### Directive
Reproduce the lines of the listing below verbatim, starting at the line that contains "A small e-commerce" and continuing through the end of the listing, with both ends included.

(Stored items from a collection)
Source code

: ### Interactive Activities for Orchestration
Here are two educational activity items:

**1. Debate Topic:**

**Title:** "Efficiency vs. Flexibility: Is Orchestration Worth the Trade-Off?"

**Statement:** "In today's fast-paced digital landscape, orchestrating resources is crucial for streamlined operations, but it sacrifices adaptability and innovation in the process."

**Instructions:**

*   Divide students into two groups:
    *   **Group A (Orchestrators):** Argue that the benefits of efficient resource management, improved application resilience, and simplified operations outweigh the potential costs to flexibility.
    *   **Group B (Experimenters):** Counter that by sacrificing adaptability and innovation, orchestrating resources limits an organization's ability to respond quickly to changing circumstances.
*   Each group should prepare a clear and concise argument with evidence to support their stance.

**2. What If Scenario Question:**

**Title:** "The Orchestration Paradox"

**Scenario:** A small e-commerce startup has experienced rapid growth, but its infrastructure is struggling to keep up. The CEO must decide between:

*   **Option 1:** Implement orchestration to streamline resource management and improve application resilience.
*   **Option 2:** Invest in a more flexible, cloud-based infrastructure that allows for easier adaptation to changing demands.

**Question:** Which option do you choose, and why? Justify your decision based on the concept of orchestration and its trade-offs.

### Expected answer
**Scenario:** A small e-commerce startup has experienced rapid growth, but its infrastructure is struggling to keep up. The CEO must decide between:

*   **Option 1:** Implement orchestration to streamline resource management and improve application resilience.
*   **Option 2:** Invest in a more flexible, cloud-based infrastructure that allows for easier adaptation to changing demands.

**Question:** Which option do you choose, and why? Justify your decision based on the concept of orchestration and its trade-offs.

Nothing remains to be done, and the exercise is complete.